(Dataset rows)
= = = = =

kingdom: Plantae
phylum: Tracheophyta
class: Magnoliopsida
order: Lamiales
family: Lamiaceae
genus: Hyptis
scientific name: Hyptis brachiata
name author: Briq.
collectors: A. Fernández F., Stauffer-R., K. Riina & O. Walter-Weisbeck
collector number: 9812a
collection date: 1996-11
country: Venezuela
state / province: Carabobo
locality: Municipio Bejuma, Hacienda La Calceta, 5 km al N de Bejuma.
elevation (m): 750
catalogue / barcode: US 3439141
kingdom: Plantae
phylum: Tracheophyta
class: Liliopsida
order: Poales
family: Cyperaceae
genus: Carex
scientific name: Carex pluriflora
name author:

= = = = =

→ **GOAL OF THE EXERCISE**:
Reproduce all of the rows above verbatim, line for line.

→ **ANSWER**:
kingdom: Plantae
phylum: Tracheophyta
class: Magnoliopsida
order: Lamiales
family: Lamiaceae
genus: Hyptis
scientific name: Hyptis brachiata
name author: Briq.
collectors: A. Fernández F., Stauffer-R., K. Riina & O. Walter-Weisbeck
collector number: 9812a
collection date: 1996-11
country: Venezuela
state / province: Carabobo
locality: Municipio Bejuma, Hacienda La Calceta, 5 km al N de Bejuma.
elevation (m): 750
catalogue / barcode: US 3439141
kingdom: Plantae
phylum: Tracheophyta
class: Liliopsida
order: Poales
family: Cyperaceae
genus: Carex
scientific name: Carex pluriflora
name author:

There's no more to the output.